BORGO FAITI
9 giugno 2017

BORGO FAITI

“La turnazione è la nostra unica salvezza. Sta dando risultati e continueremo su questa strada perché è la soluzione più sostenibile rispetto a una crisi idrica che di queste dimensioni, almeno a Latina, non si verificava da quindici anni.

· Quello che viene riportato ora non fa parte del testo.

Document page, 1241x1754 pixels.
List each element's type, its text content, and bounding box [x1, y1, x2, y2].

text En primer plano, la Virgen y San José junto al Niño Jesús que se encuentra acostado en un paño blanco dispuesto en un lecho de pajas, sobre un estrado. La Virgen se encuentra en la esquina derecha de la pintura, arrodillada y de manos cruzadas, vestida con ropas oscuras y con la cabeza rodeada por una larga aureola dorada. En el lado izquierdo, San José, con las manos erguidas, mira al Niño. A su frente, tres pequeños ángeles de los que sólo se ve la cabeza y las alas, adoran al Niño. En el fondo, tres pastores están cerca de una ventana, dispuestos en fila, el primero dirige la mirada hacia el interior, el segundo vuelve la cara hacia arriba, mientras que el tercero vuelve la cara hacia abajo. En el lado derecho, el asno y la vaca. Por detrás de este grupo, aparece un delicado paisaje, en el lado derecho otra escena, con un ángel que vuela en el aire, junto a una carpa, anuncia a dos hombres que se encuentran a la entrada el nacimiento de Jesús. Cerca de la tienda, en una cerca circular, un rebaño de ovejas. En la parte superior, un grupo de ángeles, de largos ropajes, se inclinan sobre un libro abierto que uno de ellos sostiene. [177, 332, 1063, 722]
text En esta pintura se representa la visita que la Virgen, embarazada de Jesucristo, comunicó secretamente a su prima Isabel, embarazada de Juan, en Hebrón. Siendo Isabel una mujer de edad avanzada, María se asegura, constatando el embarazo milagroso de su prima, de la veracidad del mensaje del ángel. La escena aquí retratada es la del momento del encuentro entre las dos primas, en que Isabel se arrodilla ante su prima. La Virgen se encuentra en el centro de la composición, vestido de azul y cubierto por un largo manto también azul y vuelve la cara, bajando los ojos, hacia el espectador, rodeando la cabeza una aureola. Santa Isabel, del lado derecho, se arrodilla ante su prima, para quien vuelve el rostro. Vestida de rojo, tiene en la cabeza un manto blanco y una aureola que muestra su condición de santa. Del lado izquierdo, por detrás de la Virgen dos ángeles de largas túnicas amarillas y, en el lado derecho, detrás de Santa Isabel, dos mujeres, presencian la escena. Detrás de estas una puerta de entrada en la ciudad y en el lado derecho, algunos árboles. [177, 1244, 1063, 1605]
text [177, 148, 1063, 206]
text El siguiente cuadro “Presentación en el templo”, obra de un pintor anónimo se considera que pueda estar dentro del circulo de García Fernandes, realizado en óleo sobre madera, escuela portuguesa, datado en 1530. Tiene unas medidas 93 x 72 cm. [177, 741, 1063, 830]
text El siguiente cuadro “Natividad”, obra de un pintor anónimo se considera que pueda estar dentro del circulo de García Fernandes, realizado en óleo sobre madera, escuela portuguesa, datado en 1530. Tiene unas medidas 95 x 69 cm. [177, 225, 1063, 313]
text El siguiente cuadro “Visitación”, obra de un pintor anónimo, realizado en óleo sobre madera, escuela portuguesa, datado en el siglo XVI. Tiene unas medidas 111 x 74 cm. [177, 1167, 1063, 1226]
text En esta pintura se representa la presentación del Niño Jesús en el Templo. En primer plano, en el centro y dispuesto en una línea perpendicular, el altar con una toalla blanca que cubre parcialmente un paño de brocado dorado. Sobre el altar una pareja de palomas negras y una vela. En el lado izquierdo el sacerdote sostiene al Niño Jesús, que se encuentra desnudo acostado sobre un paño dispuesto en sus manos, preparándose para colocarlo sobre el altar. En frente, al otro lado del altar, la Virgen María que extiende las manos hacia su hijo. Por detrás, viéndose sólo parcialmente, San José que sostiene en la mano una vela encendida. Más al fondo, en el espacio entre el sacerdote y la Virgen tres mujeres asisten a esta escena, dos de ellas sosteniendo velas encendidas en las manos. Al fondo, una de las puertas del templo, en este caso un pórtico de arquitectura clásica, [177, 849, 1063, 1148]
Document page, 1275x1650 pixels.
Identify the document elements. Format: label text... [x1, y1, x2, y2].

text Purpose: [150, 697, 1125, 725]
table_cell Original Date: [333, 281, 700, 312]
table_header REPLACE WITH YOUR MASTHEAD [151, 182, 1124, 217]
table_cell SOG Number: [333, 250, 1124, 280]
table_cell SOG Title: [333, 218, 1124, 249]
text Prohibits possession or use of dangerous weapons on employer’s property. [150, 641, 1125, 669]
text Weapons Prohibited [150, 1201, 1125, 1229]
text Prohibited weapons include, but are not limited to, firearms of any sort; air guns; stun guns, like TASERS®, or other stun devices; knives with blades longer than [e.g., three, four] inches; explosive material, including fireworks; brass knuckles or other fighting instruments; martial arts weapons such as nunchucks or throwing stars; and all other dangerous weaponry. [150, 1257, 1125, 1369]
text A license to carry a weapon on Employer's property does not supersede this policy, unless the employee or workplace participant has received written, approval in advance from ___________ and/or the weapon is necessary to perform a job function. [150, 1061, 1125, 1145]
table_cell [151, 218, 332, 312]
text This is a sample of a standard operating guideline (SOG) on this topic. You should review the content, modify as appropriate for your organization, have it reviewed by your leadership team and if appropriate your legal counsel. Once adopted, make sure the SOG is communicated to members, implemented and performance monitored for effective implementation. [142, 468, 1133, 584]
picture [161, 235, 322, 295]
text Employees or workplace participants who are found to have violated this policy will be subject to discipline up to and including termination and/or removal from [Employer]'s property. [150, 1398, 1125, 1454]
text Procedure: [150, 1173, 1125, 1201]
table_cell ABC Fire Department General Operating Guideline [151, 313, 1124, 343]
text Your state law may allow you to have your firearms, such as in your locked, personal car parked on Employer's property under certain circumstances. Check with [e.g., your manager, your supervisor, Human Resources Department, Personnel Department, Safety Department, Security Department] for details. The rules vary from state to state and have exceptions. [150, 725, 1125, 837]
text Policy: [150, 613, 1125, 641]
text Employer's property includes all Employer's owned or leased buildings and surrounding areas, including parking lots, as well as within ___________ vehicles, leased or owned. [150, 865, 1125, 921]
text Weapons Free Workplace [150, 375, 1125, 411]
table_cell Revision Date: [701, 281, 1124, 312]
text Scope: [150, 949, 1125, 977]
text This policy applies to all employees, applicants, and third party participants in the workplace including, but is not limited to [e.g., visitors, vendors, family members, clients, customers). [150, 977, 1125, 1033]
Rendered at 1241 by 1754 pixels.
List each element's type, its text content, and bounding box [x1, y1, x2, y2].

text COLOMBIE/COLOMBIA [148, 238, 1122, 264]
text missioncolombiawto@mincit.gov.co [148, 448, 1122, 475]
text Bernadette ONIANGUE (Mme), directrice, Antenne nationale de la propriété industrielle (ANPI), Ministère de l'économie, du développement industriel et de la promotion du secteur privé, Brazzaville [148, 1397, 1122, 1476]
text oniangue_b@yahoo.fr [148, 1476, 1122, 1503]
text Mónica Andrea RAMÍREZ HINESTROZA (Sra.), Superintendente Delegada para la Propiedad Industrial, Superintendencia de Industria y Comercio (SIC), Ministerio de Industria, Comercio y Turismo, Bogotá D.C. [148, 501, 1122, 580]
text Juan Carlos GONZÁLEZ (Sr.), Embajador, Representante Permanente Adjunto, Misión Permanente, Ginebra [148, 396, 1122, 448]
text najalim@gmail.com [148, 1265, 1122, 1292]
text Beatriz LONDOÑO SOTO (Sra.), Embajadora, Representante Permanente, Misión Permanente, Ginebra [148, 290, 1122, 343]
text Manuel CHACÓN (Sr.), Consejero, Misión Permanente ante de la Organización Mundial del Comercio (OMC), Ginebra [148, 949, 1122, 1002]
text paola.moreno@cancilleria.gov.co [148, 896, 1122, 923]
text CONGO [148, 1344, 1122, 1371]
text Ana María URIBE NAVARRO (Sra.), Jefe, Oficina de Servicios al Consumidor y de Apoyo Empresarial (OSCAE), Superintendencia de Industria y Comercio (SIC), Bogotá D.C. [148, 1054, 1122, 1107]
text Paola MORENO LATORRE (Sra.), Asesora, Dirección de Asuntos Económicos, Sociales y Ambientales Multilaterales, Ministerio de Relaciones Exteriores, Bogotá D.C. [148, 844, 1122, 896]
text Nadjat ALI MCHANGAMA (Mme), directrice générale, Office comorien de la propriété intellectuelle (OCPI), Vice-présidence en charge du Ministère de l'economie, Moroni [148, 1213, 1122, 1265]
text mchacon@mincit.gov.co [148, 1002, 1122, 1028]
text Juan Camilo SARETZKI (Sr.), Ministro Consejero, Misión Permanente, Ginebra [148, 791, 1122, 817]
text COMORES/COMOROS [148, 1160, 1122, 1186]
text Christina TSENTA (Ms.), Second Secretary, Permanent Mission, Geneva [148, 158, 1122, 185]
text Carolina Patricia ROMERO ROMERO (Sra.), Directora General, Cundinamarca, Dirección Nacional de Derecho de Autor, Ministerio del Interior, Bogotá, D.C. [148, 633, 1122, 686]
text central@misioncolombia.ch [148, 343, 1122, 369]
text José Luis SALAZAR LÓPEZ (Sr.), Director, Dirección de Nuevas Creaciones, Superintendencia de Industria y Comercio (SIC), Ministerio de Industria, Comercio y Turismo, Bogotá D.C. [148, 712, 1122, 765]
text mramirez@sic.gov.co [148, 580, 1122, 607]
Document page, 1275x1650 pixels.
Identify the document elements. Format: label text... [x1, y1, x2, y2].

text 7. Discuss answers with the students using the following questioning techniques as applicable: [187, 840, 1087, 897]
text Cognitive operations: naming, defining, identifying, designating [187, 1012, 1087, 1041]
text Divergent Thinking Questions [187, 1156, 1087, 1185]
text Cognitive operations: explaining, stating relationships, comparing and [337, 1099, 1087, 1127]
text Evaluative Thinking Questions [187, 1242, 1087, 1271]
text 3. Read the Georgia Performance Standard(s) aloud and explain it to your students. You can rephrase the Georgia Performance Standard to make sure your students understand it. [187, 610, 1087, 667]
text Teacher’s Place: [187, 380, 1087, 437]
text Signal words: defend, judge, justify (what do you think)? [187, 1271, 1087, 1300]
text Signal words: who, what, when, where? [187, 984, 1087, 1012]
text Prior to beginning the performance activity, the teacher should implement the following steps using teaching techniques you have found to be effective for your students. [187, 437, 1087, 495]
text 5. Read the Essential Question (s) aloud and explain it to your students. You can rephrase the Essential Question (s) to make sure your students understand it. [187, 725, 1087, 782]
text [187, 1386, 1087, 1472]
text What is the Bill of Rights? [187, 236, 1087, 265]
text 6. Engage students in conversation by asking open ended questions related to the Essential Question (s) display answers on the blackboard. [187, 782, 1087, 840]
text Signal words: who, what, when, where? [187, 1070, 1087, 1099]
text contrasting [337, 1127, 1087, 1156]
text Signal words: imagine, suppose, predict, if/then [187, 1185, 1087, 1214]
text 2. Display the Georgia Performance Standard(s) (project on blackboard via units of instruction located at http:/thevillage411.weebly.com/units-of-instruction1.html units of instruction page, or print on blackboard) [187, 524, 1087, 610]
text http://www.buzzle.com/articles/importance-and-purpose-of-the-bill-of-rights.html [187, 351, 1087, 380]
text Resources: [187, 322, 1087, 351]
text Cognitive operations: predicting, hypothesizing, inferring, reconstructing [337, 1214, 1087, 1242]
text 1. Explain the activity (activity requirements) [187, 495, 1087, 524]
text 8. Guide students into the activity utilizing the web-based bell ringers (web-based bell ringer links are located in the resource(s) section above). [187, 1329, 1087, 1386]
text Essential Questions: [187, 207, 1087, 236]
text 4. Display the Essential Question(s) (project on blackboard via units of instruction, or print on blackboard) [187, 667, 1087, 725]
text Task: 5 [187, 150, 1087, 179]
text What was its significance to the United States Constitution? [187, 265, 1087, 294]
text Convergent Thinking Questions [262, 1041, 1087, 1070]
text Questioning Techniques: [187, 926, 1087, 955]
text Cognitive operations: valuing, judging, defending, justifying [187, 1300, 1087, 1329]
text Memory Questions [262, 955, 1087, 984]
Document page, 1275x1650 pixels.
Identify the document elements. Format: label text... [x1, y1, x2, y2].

Sperando che la situazione non precipiti”. Natalino Corbo, direttore generale dell’Agro Pontino, parla alla platea degli agricoltori che hanno partecipato in massa all’assemblea convocata a Borgo Faiti dalla Coldiretti. “Gli animi sono agitati – spiega il direttore di federazione Pietro Greco – perché qui c’è gente che nelle semine ha investito soldi propri o, peggio ancora, presi in prestito”. “Da me ogni giorno muoiono tra le dieci e le ventimila piantine” dice un vivaista. “Io invece – gli fa eco un imprenditore agricolo di Casal delle Palme – ho seminato mais su 10 ettari e da 25 giorni sono senza un goccio di acqua. Su quei terreni ci ho buttato 12.000 euro”. La prolungata siccità – quest’anno su Latina è caduta meno della metà della pioggia dello scorso anno – ha già causato danni ingenti al sistema agricolo locale e le previsioni a medio e lungo termine non sono incoraggianti. “La verità – al netto di ciò che il consorzio poteva fare o ha fatto – è che manca l’acqua. La vasca di compenso del Ninfa, dalle cui falde si alimenta il Piegale, è sotto di due metri e mezzo, il Linea non è mai stato così a secco. Grazie alla diga realizzata sulla Migliara 45 – spiega Corbo – gli utenti del primo bacino sono quasi dei privilegiati. Stiamo lavorando per pompare acqua dall’Ufente e invasarla nell’Amaseno. Nemmeno una goccia finisce a mare. In parole povere, l’acqua non ce la portiamo mica a casa. Facciamo di tutto per portarla a voi che dovete irrigare, senza fare distinzioni tra figli e figliastri. Continueremo con le turnazioni per garantire a tutti il minimo indispensabile”. Carlo Crocetti, presidente provinciale della Coldiretti e già presidente dell’Agro Pontino, coordina l’assemblea. “Intanto vigileremo – e invitiamo il consorzio a fare altrettanto – contro l’utilizzo abnorme e improprio dell’acqua, perché non è giusto usarne più del dovuto. Inoltre – dice Pietro Greco in chiusura di assemblea – siamo pronti per richiedere, nella peggiore delle ipotesi, la sospensione delle cartelle o eventualmente, se ci sarà garantita acqua a sufficienza per salvare i raccolti, la rateazione degli importi”. Sulla ipotesi di rateazione Natalino Corbo ha manifestato apertura e disponibilità al confronto.